Mandelbrot Set
Cosmology


        The Mandelbrot Set has become a source of inspiration and fascination for thousands, as it provides an endless array of gloriously intricate and detailed form to explore, and sophisticated software is readily available for almost any modern computer.  This figure has been called the most complex form in Mathematics, and it aptly justifies this characterization, rewarding explorers and visitors with diversity and beauty enough for many hours of delightful variations at a stretch, and occasionally interesting and intriguing surprises.  Cosmology has been a fascination of human beings for centuries, in one form or another, as the origin of the universe is one of those questions by which we define the meaning of life and reality.  The process of discovering the means by which the universe has evolved its current form is a major pursuit of Modern Science and it has been full of interesting developments over the last 5-10 years.  In fact, there has been a revolution going on in cosmology, during that time, because of what we have recently learned through astronomical and astrophysical observations.  Textbooks on astrophysics and cosmology that are more than 5 or 6 years old are now hopelessly out of date, because so much has happened in that time.

**Required work**
A - Answer these questions using the passage on the Mandelbrot Set and cosmology:
(i) What has the Mandelbrot Set been called?
(ii) Over how many recent years does the passage say cosmology has had interesting developments?
(iii) How old must textbooks on astrophysics and cosmology be for the passage to call them hopelessly out of date?
B - Extend the passage on the Mandelbrot Set and cosmology with a few sentences that follow on from its final sentence.

**Data records**
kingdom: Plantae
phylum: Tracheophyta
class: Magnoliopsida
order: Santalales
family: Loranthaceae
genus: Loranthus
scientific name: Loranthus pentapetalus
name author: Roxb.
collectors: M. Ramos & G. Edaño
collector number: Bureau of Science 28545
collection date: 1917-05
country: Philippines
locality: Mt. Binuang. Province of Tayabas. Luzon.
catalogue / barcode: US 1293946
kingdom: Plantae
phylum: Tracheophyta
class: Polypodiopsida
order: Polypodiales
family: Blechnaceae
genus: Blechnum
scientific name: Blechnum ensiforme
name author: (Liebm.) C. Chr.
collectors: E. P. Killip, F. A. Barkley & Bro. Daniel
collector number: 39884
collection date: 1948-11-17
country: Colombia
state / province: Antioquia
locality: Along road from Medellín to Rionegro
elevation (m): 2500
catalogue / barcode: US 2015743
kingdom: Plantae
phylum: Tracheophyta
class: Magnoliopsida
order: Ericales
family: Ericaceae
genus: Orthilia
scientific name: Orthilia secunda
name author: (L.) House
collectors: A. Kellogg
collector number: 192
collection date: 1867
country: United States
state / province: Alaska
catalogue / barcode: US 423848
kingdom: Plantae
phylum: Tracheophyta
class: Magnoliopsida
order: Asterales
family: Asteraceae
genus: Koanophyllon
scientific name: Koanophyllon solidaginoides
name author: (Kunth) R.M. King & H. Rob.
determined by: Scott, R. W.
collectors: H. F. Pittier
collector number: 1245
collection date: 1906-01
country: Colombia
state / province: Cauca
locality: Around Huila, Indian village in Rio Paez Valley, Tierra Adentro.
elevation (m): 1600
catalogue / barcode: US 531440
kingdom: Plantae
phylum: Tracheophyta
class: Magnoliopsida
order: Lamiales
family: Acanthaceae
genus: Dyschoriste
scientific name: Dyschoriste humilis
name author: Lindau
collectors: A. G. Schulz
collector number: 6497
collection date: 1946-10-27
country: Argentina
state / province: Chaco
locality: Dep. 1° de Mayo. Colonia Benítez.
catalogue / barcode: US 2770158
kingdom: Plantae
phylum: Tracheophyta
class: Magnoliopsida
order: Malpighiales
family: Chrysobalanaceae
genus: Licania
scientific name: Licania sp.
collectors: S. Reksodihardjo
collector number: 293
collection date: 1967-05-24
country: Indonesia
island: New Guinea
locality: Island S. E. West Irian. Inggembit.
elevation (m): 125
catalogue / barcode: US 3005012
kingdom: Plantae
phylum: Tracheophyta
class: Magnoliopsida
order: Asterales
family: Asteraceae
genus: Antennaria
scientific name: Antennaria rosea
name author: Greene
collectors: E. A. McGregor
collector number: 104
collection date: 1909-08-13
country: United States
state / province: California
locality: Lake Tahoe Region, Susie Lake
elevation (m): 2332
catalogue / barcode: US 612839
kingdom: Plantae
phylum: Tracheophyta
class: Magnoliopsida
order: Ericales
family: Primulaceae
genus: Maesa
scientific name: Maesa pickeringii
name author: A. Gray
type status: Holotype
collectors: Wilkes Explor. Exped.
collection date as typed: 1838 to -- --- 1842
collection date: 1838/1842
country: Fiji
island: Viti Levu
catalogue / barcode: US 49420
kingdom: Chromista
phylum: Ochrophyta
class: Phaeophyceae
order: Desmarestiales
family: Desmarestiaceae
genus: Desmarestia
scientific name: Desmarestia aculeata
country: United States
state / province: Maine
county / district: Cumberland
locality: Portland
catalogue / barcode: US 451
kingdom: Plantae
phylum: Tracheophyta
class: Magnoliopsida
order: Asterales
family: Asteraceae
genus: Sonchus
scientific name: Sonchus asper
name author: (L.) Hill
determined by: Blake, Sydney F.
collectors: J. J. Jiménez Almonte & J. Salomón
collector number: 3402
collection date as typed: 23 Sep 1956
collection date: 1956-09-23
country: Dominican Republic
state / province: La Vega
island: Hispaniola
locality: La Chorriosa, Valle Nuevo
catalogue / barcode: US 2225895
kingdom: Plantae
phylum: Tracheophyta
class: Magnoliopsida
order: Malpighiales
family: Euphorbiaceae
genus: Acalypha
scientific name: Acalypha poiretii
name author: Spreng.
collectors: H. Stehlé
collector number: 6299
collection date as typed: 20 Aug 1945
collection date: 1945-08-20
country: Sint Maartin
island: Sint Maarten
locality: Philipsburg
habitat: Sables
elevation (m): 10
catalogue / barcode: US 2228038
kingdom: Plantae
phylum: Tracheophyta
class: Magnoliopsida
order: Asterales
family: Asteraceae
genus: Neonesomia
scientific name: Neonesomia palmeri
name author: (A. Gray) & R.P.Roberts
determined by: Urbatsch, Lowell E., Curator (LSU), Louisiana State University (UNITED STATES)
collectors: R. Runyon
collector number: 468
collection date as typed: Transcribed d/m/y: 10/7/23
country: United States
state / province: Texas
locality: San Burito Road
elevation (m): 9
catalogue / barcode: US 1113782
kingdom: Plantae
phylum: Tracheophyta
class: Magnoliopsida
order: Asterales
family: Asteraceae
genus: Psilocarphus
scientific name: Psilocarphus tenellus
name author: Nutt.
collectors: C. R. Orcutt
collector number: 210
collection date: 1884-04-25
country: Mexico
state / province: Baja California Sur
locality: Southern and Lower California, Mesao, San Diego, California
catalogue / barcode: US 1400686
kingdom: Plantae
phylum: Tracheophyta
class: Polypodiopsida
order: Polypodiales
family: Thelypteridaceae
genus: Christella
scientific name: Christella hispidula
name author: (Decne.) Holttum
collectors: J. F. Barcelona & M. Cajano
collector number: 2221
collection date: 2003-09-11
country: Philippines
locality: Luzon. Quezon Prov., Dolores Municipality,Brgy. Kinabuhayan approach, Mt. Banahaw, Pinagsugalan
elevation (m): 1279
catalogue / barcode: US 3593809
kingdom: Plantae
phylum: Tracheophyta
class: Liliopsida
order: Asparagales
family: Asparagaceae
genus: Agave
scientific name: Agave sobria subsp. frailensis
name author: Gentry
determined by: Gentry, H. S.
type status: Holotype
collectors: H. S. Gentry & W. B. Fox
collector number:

**Responses in order**
A -
(i) The most complex form in Mathematics.
(ii) The last 5-10 years.
(iii) More than 5 or 6 years old.

B -
        Until recently, the idea that Fractals and Cosmology are strongly and congruently related has been a speculative assumption, somewhat distant from the mainstream of Science.  But fractals have been of serious interest to theoreticians at least as long as the Inflationary Universe model, which replaced or evolved from Big Bang theory, as the Standard Model of Cosmology.  Since the development of Fractal Geometry by Benoit Mandelbrot, the concepts of this new branch of Mathematics have found their way into the theoretical underpinnings of Cosmology both at the largest scales and in the very smallest regime, near the Planck Scale.  There has been powerful observational evidence, as well, that the distribution of matter in the universe follows a fractal pattern in the middle reaches, as observed in the clustering of galaxies.  So, while it was once far-fetched to imagine that the Mandelbrot Set might provide clues to the origin and fate of the universe, it is now a far less radical idea to explore.  Jonathan's insights of 20 years ago are therefore being re-visited, and developments made over that time are detailed in these pages, so that other explorers and researchers interested in the connections between Fractals and Cosmology can examine this work.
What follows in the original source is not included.